Birçok kaynak, HDK'nın Kadugli şehrine İHA’lı saldırı düzenlediğini bildirdi. Şehirde dumanlar yükseldiği görüldü. Fransız Haber Ajansı AFP’ye konuşan bir sağlık kaynağı, BM karargahına düzenlenen İHA’lı saldırıda en az altı sivilin öldüğünü söyledi.

Bölge sakinleri kaçıyor

Sudan merkezli bir haber sitesi, HDK'ya bağlı Sudan Kurucu İttifakı’nın (Te’sis) perşembe günü Kadugli sakinlerine askeri çatışma ve operasyon bölgelerini terk etmeleri çağrısında bulunduğunu aktardı. Haberde, bu çağrının bölge sakinleri tarafından geniş çapta dikkate alındığı, bu göç dalgasının savaşın patlak vermesinden bu yana en büyük dalga olduğu ve bölgeden kaçanların çoğunluğunun kadınlar, çocuklar ve yaşlılar olduğu belirtildi.

Al Sudania News sitesi, Sudan Kurucu İttifakı liderinin yaptığı açıklamada, ittifakın ‘sivilleri korumaya ve Kadugli'den gönüllü tahliyeleri kolaylaştırmaya tam olarak kararlı olduğunu’ söylediğini aktardı.

İttifak lideri, ‘tüm vatandaşlara hayatlarını korumak için çatışmalardan uzak durmaları çağrısını’ yineledi.

Bu gelişmeler yaşanırken Güney Kordofan eyaletinde askeri çatışmalar daha fazla bölgeye yayılıyor ve bunların sivillerin insani durumuna etkisi konusunda endişeler artıyor.

Sudan Ordusu, Güney Kordofan eyaletindeki Kadugli, Dilling ve Abu Jubayhah olmak üzere son üç şehri kontrol ediyor.

Sudan Kurucu İttifakı, geçtiğimiz temmuz ayında, Muhammed Hasan et-Taişi liderliğinde paralel bir hükümetin kurulduğunu açıklayan HDK'nın da dahil olduğu bir siyasi ittifak.

Hartum'da kitlesel gösteriler düzenlendi

Öte yandan dün binlerce Sudanlı, başkent Hartum ve ülkenin diğer şehirlerinde kitlesel gösteriler düzenleyerek, HDK'ya karşı savaşan orduyu destekledi.
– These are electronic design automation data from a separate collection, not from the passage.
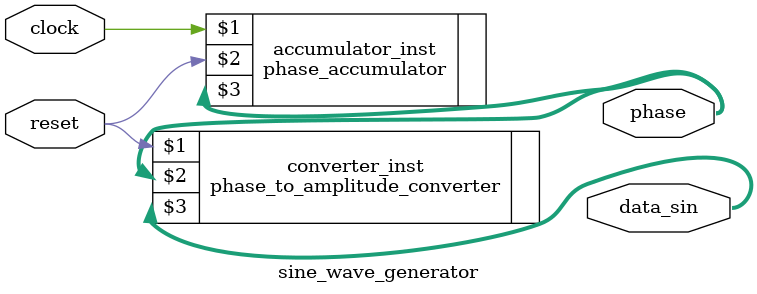
<source format=v>
`timescale 1ns / 1ps

module sine_wave_generator( 
    // TOP LEVEL MODULE 
    clock,     // clock @ 1MHz
    reset,     // reset signal
    phase,     // phase accumulator
    data_sin   // output sine wave values
    );    
    
    input   clock,
            reset;
    
    output signed [9:0] data_sin;
    
    output [9:0] phase; // 10 bit phase register from the phase accumulator
    
    phase_accumulator            accumulator_inst (clock, reset, phase);
    phase_to_amplitude_converter converter_inst   (reset, phase, data_sin);
endmodule
</source>
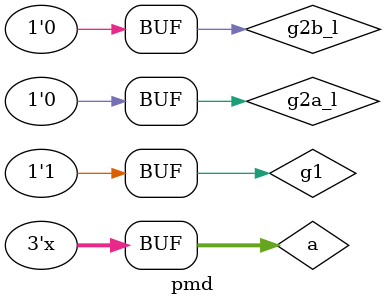
<source format=v>
`timescale 1ns / 1ps


module pmd( );
reg g1;
reg g2a_l;
reg g2b_l;
reg[2:0] a;
wire[7:0] y;
p138 v74x138(g1,g2a_l,g2b_l,a,y);
initial begin
a=0;
g1 = 1;
g2a_l = 0;
g2b_l = 0; 
end
always #100 a = a+ 1;
endmodule

</source>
HDK ise, ülkedeki savaşı sona erdirmek için gösterdiği çabaları boşa çıkarmak amacıyla uluslararası toplumun önünde vatandaşları istismar etmemesi konusunda uyarıda bulundu.

Yürüyüşler, Sudan ordusu ile birlikte savaşan silahlı gruplar ve İslamcı hareketlerle koordineli olarak Seferberlik ve Halk Direnişi Yüksek Komitesi’nin çağrısı üzerine düzenlendi.

efrgt
Cumartesi günü Port Sudan'da ordu yanlısı yürüyüş (AFP)

Seferberlik ve Halk Direnişi Yüksek Komitesi lideri Korgenereal Beşir Mekki el-Bahi, geçtğimiz ay, Kordofan’ın tüm cephelerinde orduyu desteklemek için genel seferberlik ilan edildiğini ve bazı eyaletlerde eğitim kamplarının açıldığını duyurdu.

Bahi, komite tarafından yayınlanan açıklamasında şunları söyledi:

“Bu yaygın halk ayaklanması, Sudan halkının gerçek iradesini yansıtıyor ve ulusal devlet kurumlarının üzerinde hiçbir meşruiyet olmadığını teyit ediyor.”

Şarku’l Avsat, aralarında Hartum, Port Sudan, Medeni, Dongola, Sennar ve Halfa’nın bulunduğu, Sudan ordusunun kontrolündeki eyaletlerin başkentlerinde düzenlenen yürüyüşleri yerinde takip etti.

HDK'nın yaygın ihlallerine tanık olan El Cezire eyaletinin merkezindeki onlarca belde ve küçük köyde de dayanışma gösterileri düzenlendi.

Protestocular, Sudan ordusuna destek çağrısı yapan pankartlar açarken ‘Tek ordu, tek halk’ sloganları attı. Bazı protestocular ise HDK'nın terör örgütü olarak sınıflandırılması çağrısında bulunan sloganlar attı.

Öte yandan başta Sivil Demokratik Devrimci Güçler İttifakı (Sumud) olmak üzere savaş karşıtı güçler, ‘Barışa ve demokrasiye evet. Savaşa, askeri yönetime hayır’ sloganıyla sosyal medyada yaygın olarak paylaşımların yapıldığı bir kampanya başlattı.